## SOURCE DOCUMENT
◆ ◆ ◆
# Well took the plunge and purchased a puppy



## gsforever (Apr 16, 2013)

It was advertised near me and no long drive out to the country, it is black/tan female about 6 weeks, so will wait until middle of March to bring home, very excited and bit nervous at same time.

I will be doing a lot of reading here to get ready for the little guy..it was from a first liiter by the seller, I did not see any red flags and had total faith in the seller ckc registered..from the many documents the father was second in show in 2014 , the hips, elbows were assured to be ok, of course no one is positive.. I have the option to return if 2 vets say otherwise, guess will be here a long time for sure, thanks for all the info here.

oj

ps I'm a little older now but had 2 gsd before so have some experience.This will likely be my last one and pray it will work out ok.
◆ ◆ ◆
[A run of records]
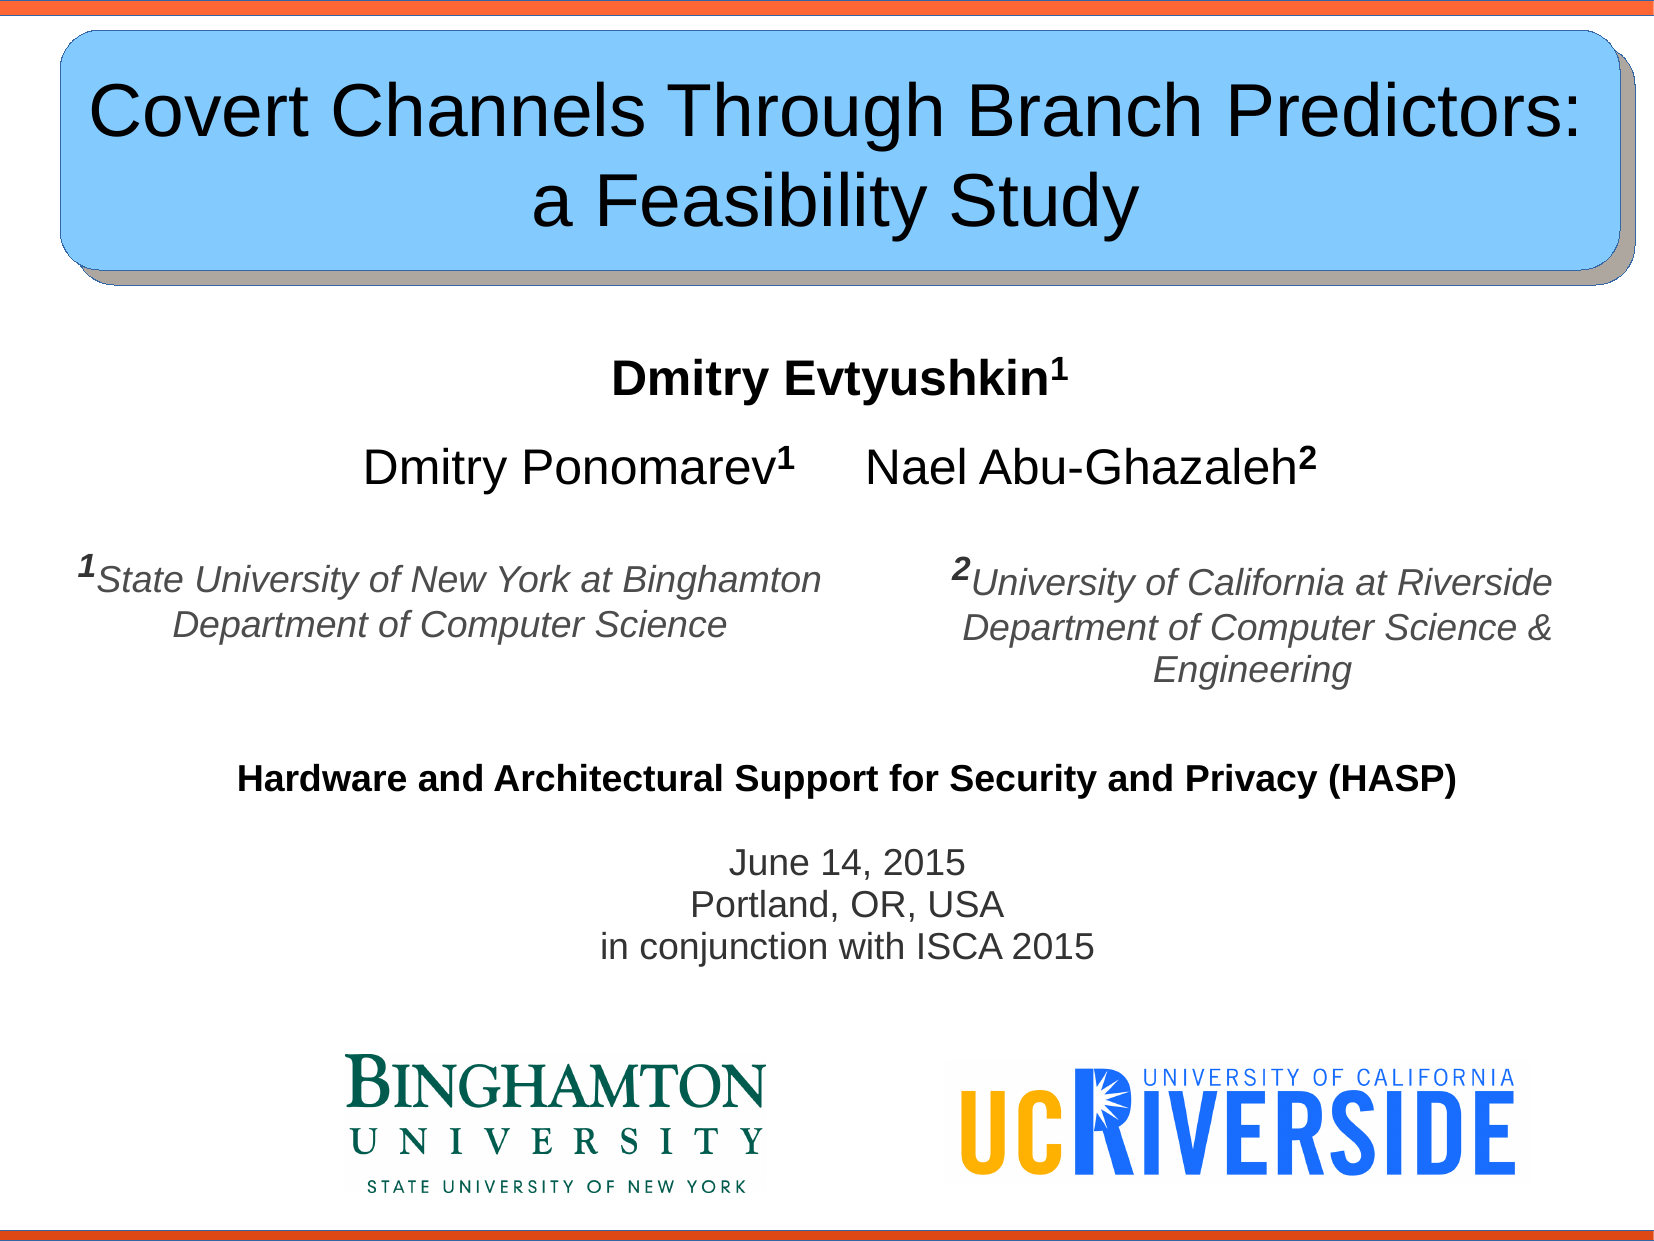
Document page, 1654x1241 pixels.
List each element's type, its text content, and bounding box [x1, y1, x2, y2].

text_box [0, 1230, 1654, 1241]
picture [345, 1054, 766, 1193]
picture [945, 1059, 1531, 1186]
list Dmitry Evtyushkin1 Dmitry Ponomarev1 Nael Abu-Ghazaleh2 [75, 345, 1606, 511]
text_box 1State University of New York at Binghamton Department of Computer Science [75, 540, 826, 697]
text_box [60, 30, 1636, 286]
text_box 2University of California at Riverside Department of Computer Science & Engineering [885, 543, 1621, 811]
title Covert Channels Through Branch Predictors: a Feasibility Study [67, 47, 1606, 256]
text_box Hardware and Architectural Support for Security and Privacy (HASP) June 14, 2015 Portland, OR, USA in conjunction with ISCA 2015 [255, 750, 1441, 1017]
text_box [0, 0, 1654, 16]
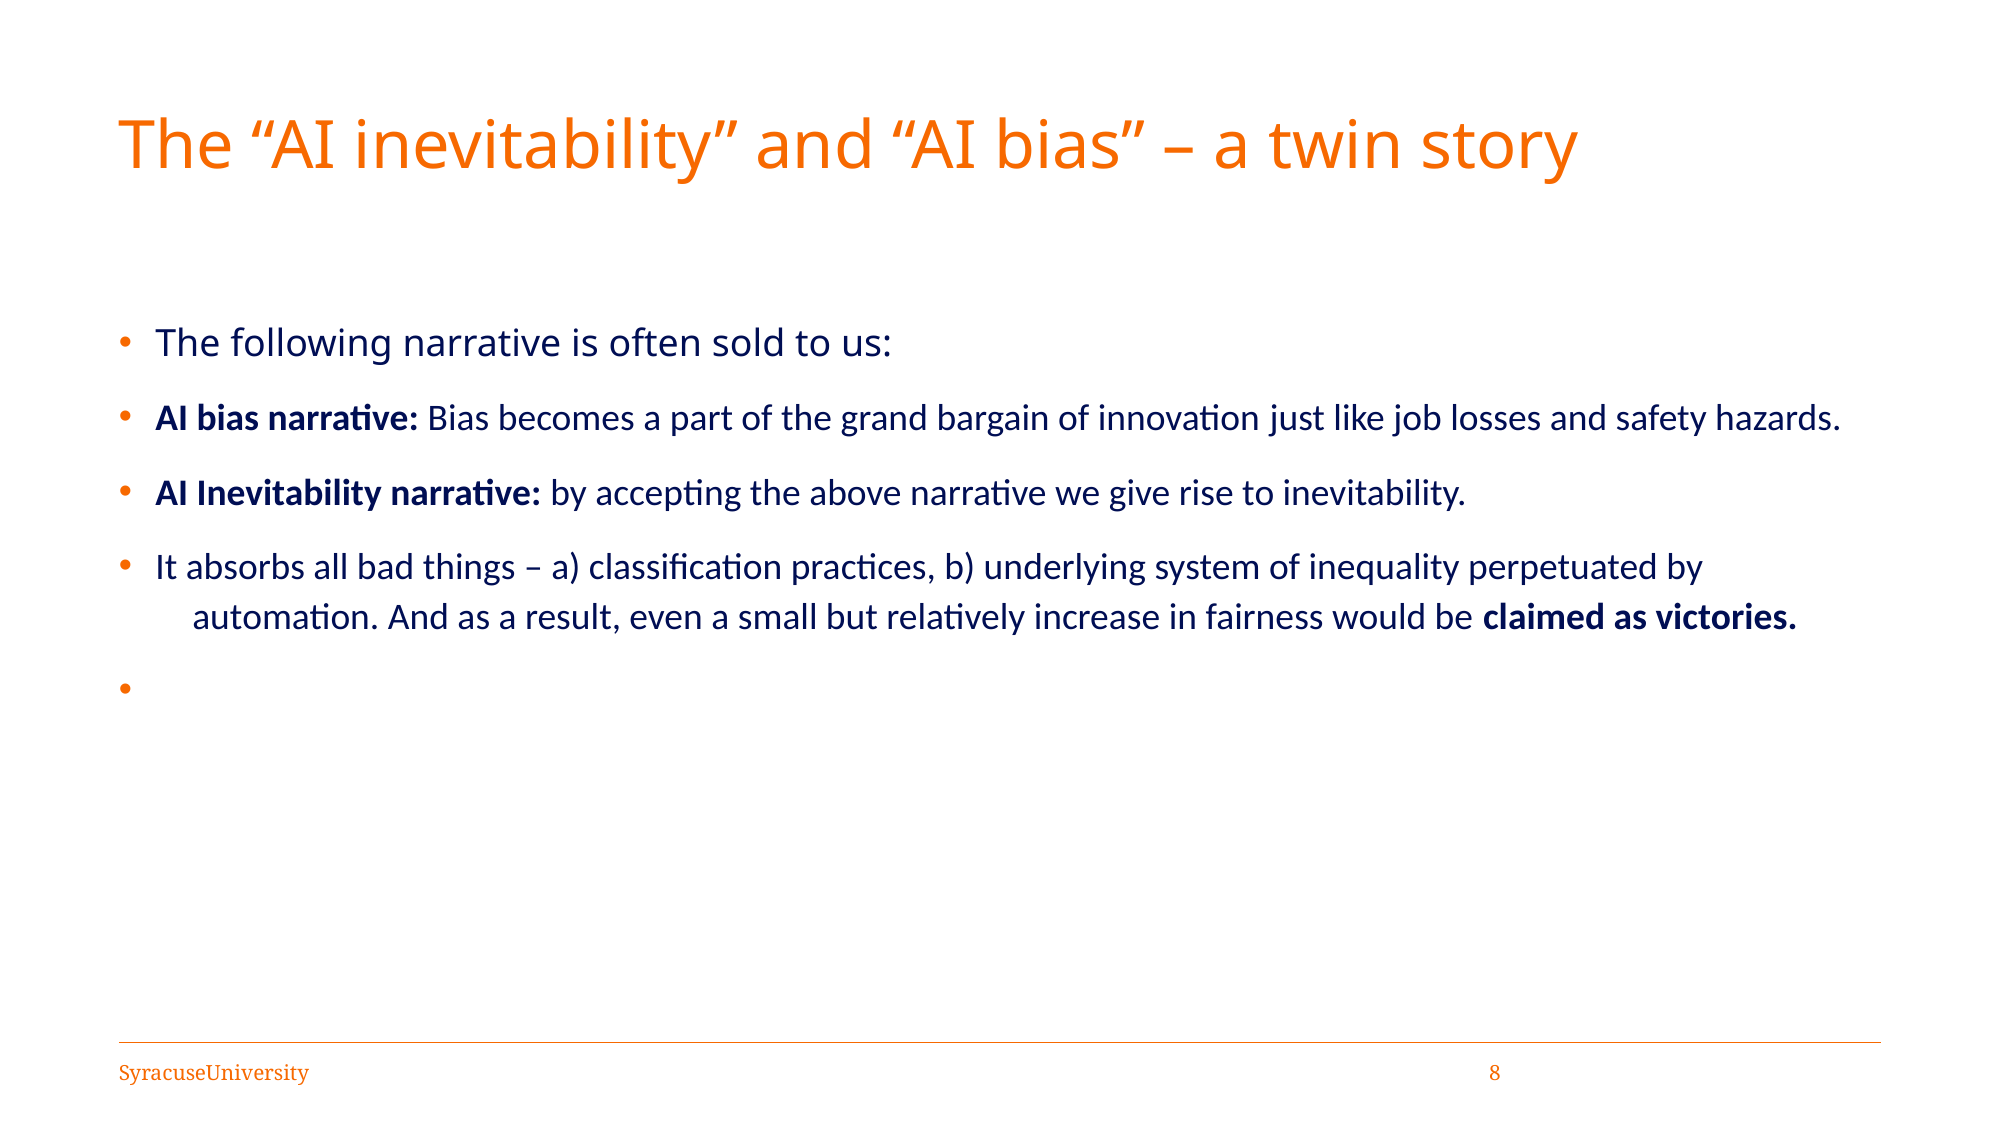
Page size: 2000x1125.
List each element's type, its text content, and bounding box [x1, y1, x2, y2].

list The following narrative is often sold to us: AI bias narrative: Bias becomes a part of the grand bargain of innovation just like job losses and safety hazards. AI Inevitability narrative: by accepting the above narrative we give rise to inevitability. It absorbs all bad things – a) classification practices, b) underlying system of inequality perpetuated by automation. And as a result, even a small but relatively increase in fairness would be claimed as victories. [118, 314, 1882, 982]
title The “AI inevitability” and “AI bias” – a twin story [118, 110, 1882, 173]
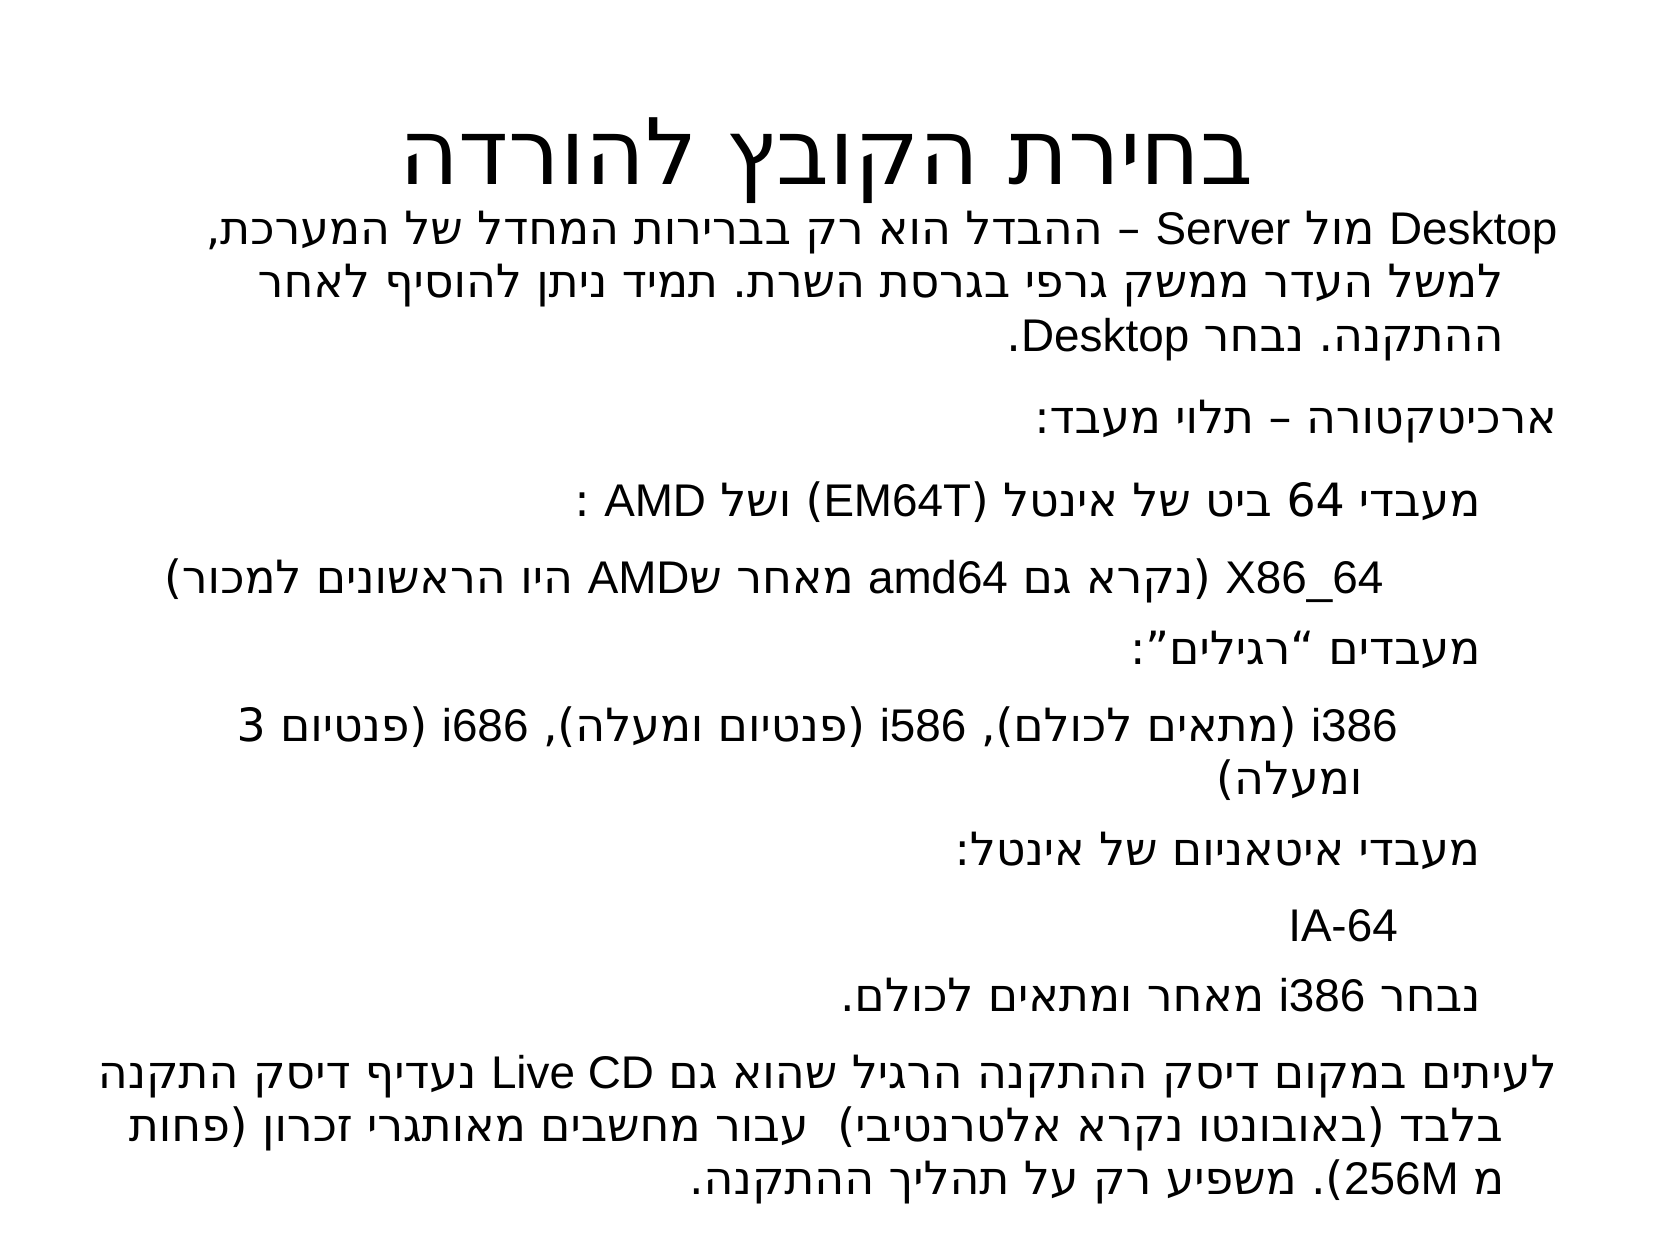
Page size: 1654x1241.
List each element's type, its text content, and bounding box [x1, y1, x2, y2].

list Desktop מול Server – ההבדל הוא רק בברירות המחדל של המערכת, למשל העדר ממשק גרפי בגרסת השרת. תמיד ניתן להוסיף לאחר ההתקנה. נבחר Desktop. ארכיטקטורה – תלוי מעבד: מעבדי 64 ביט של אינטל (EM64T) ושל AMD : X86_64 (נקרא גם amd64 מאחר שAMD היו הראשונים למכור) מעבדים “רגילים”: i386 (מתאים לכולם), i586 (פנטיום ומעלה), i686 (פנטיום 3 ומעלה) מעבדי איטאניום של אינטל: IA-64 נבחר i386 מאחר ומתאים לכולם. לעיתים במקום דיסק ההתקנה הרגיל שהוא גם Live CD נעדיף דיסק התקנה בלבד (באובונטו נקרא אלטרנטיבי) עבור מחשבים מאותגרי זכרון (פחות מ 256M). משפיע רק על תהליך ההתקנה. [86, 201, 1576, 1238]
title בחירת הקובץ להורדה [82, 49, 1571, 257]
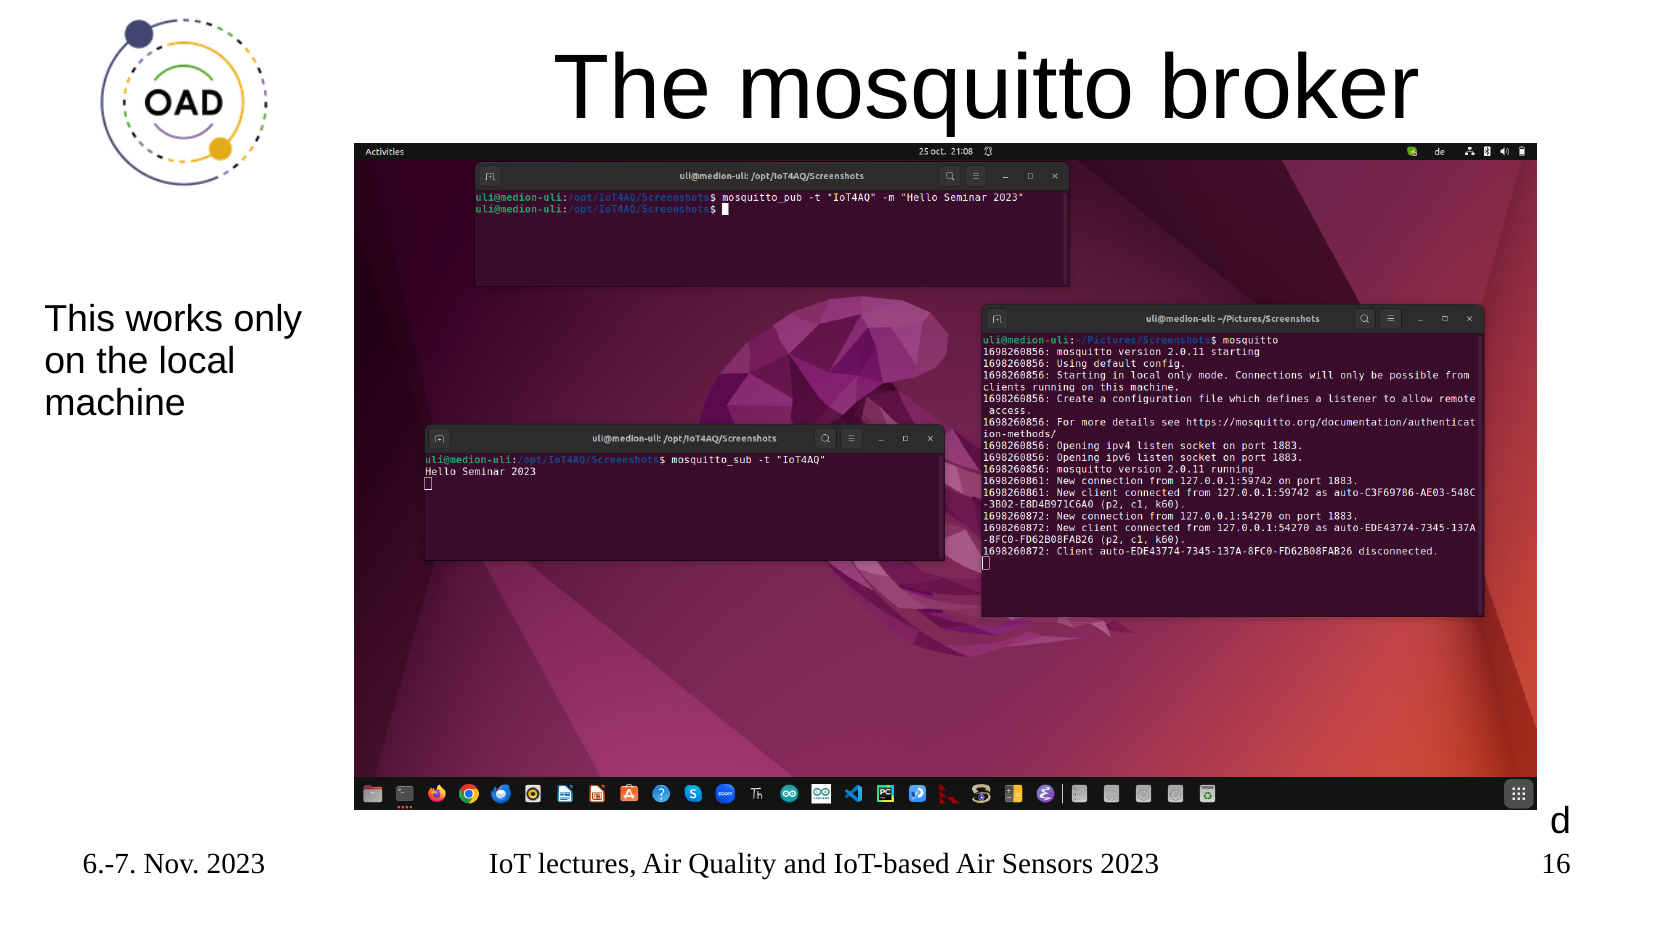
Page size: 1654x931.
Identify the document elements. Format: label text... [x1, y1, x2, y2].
◆ ◆ ◆
## EXERCISES TO COMPLETE
#1 Answer these about the puppy forum post, one line each:
(a) What color is the puppy?
(b) On what condition may the puppy be returned?
(c) How many dogs of this kind has the poster owned before?
#2 Carry the puppy forum post further, starting after its last line.
The records have no connection to the puppy forum post.

## TASK ANSWERS
#1
(a) Black and tan.
(b) If two vets say otherwise about the hips and elbows.
(c) Two.

#2
I bought it as a pet and seller was ok with that, they did ask if could visit which I agreed and welcomed.


----------



## GypsyGhost (Dec 29, 2014)

Welcome and best wishes! Have you picked a name yet?


----------



## gsforever (Apr 16, 2013)

GypsyGhost said:


> Welcome and best wishes! Have you picked a name yet?


 
Thanks, no on my to do list,


----------



## WhimsicalRain (Feb 13, 2015)

*Welcome*

Welcome! I'm new as well. We've had Henry for 6 days. We had his formal/registered name picked before we picked him up. However his call name has been through many changes in 6 days. We finally settled on Henry. Poor guy has adjusted well to all the name changing. Lol.


----------



## gsforever (Apr 16, 2013)

WhimsicalRain said:


> Welcome! I'm new as well. We've had Henry for 6 days. We had his formal/registered name picked before we picked him up. However his call name has been through many changes in 6 days. We finally settled on Henry. Poor guy has adjusted well to all the name changing. Lol.


Love that name.


----------



## Persinette (Jan 31, 2015)

Congrats on your new addition!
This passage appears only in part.